Since LUMA began operations on the island, blackouts have become more frequent, several of them wide-scale, and electric rates have increased seven times.
LUMA will continue to run Puerto Rico’s power grid, despite constant outages, poor service, and high prices.
Gov. Pedro Pierluisi announced on Thursday the extension of the contract of the private US company, which has been in charge of the transmission and distribution of power on the island since June 2021.
The contract extension came amid protests and criticism due to LUMA’s poor service. The day before, hundreds of people gathered at La Fortaleza, the governor’s mansion, to demand that Pierluisi cancel the contract.
The government was faced with the decision after LUMA’s 18-month temporary contract expired on Nov. 30.
LUMA Energy obtained the extension following a 4-1 vote by the Puerto Rico Electric Power Authority’s (PREPA) board. A member representing the public’s interest cast the only dissenting vote.
The contract is a temporary one that will remain in effect until PREPA comes out of bankruptcy. The public company holds some $9 billion in debt, which is the largest debt held by any local government agency.
With the contract extension, LUMA will be paid $122 million next year, in addition to the $115 million it has received so far.
The extension will go into effect even though blackouts have become more frequent, several of them wide-scale, and electric rates have increased seven times on the island ever since LUMA took over the power grid.
Pierluisi said on Wednesday, during a press conference, that canceling LUMA’s contract makes no sense right now, because it is already working on projects to rebuild the grid, and that finding a different company would further delay the work.
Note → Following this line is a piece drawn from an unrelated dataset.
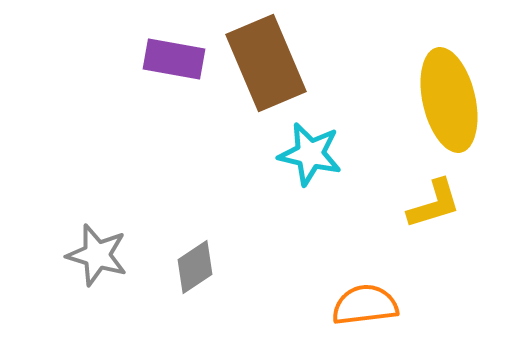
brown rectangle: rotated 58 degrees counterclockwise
“We all want the transformation of our electrical system to a modern, resilient one based on renewable energy sources, to be achieved. We all want to expedite the reconstruction and modernization of our electrical network so that we have reliable service. We all want both LUMA and the Electric Power Authority to improve their performance in order to have a more stable electric service. We all want the large-scale solar power projects that are in the pipeline to come to fruition, so that we have enough power generation from renewable sources,” the governor said.
Government officials warned that canceling LUMA’s contract could cost up to $600 million, an amount that the island can’t afford since it just came out of the biggest municipal bankruptcy in US history.